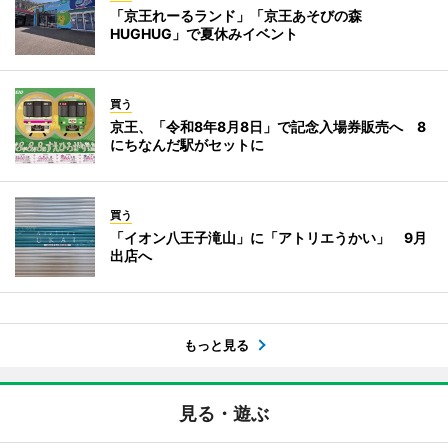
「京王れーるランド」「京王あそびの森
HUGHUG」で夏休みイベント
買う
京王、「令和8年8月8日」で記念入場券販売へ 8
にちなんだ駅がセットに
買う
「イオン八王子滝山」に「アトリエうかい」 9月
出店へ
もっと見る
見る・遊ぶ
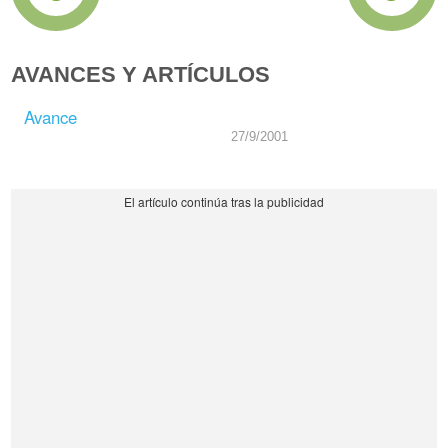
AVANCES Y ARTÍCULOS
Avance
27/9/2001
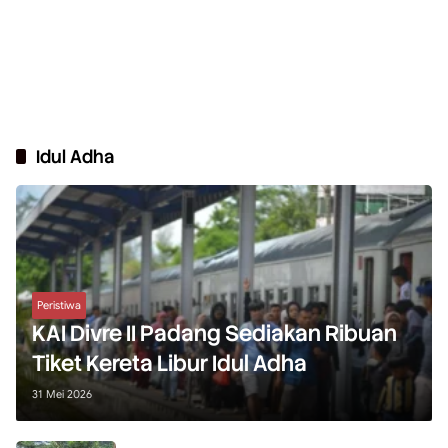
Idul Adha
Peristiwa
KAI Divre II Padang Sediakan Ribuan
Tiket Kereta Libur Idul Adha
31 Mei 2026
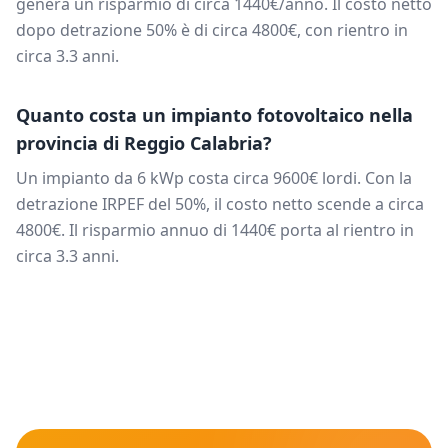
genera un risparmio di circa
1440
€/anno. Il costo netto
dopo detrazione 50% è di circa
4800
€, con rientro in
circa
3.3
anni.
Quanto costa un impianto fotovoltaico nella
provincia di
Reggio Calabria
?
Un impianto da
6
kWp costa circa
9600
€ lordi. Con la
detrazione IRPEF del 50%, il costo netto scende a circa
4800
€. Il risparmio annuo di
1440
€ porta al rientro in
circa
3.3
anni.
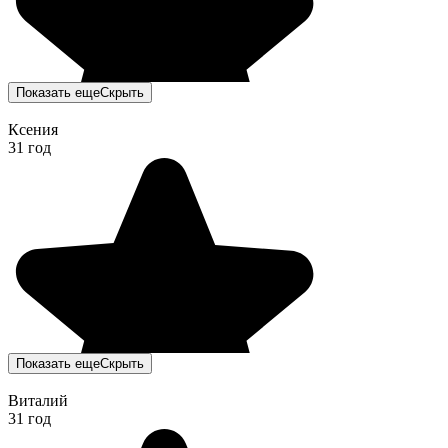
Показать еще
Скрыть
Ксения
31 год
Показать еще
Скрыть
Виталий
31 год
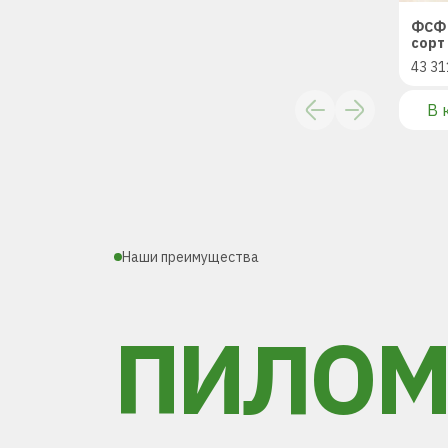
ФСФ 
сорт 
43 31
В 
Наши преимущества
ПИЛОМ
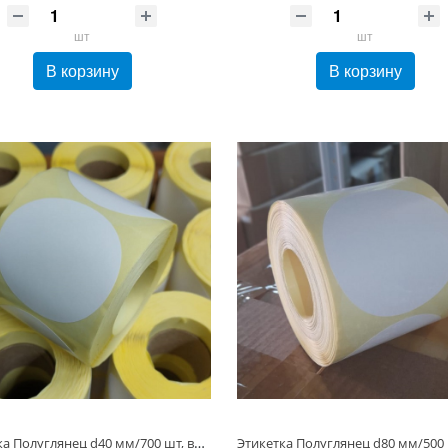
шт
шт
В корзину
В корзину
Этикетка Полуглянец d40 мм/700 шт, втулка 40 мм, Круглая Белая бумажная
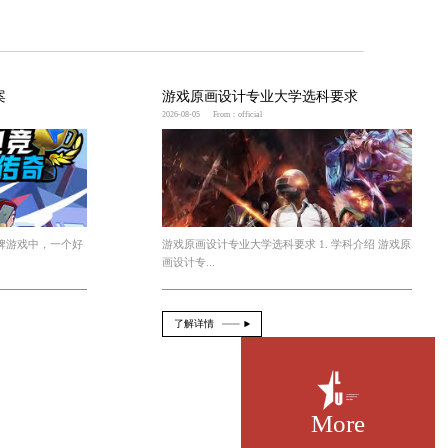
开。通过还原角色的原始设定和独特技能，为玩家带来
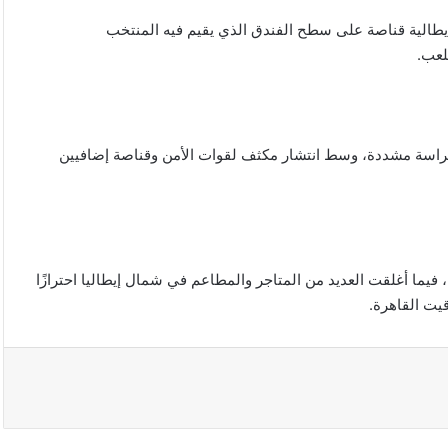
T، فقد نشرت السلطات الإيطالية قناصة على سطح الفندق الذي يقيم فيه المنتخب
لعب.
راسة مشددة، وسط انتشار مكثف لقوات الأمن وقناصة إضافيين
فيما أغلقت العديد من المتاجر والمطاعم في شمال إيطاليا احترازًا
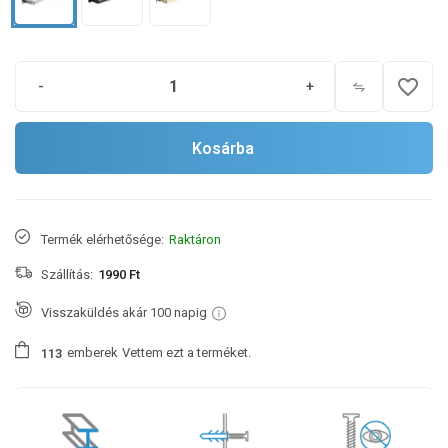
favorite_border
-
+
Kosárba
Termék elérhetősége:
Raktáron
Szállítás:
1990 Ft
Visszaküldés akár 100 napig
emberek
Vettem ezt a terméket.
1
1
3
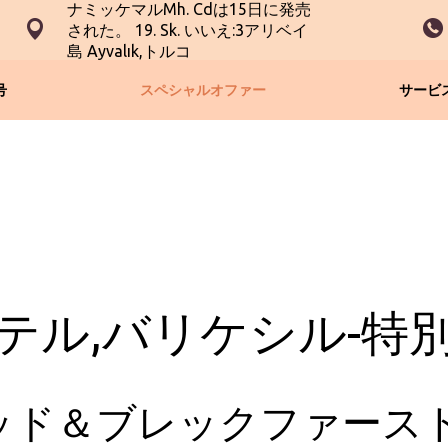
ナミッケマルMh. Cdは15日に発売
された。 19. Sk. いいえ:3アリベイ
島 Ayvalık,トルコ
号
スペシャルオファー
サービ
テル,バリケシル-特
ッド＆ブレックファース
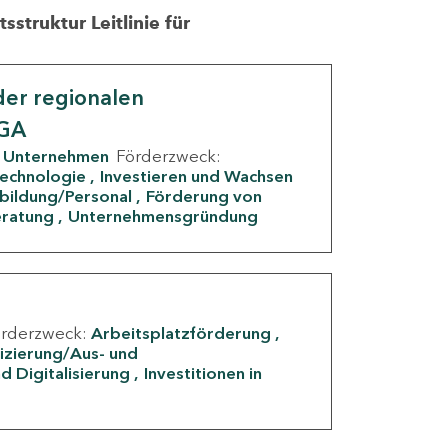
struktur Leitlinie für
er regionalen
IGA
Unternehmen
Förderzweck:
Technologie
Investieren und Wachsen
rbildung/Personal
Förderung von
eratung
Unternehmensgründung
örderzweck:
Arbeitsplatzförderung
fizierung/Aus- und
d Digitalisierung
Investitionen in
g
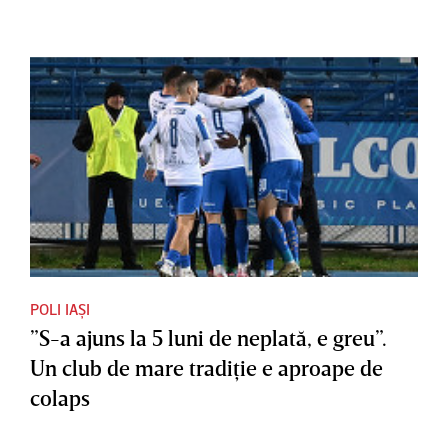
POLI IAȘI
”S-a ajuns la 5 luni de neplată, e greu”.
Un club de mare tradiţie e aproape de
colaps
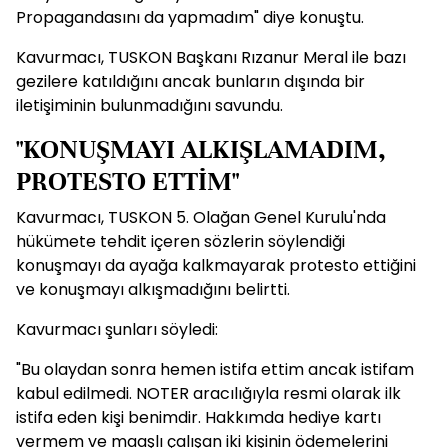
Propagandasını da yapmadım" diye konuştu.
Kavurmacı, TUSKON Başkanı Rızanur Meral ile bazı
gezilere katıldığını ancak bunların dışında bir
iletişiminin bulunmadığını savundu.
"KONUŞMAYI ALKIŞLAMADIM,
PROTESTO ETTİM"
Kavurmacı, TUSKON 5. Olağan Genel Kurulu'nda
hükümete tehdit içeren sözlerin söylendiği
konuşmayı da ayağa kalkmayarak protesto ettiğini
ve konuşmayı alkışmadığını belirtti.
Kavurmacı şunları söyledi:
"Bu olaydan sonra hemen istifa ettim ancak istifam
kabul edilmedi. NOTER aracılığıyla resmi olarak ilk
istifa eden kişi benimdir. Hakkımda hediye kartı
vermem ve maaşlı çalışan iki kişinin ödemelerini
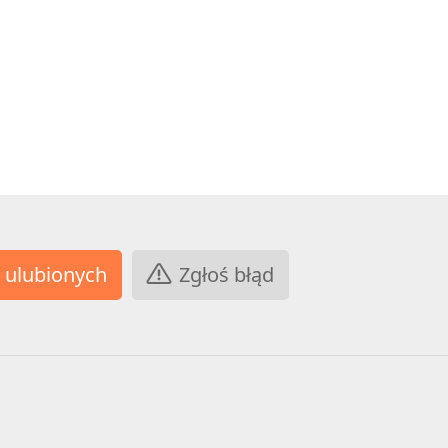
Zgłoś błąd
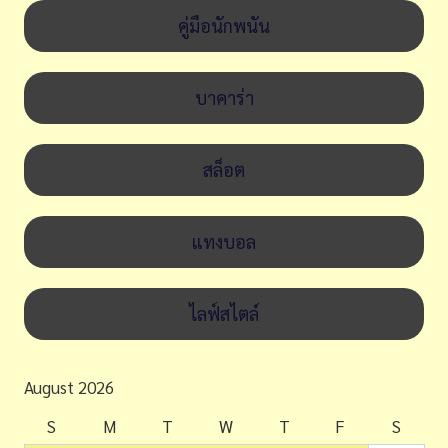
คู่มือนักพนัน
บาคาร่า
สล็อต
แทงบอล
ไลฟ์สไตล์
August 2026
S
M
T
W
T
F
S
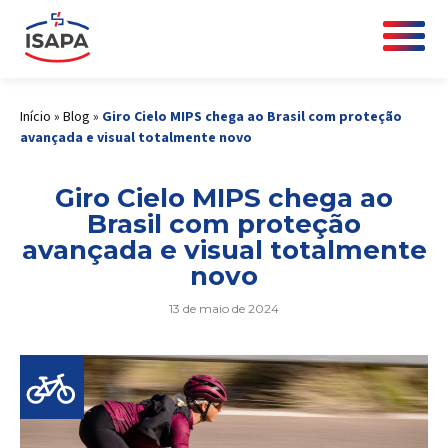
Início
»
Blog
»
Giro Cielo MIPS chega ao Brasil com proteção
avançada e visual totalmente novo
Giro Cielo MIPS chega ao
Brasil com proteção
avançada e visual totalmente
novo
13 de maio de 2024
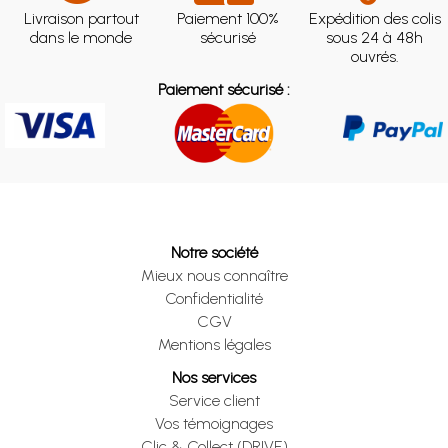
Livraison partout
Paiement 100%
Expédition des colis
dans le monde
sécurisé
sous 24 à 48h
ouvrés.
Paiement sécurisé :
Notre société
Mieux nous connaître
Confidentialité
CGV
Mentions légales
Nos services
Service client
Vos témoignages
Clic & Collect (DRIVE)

◆ Goal of the exercise:
Starting with the first line of the data above and ending with the line containing "31 Mei 2026", please restate every line exactly, leaving images out.

◆ Solution to this problem:
「京王れーるランド」「京王あそびの森
HUGHUG」で夏休みイベント
買う
京王、「令和8年8月8日」で記念入場券販売へ 8
にちなんだ駅がセットに
買う
「イオン八王子滝山」に「アトリエうかい」 9月
出店へ
もっと見る
見る・遊ぶ
AVANCES Y ARTÍCULOS
Avance
27/9/2001
Idul Adha
Peristiwa
KAI Divre II Padang Sediakan Ribuan
Tiket Kereta Libur Idul Adha
31 Mei 2026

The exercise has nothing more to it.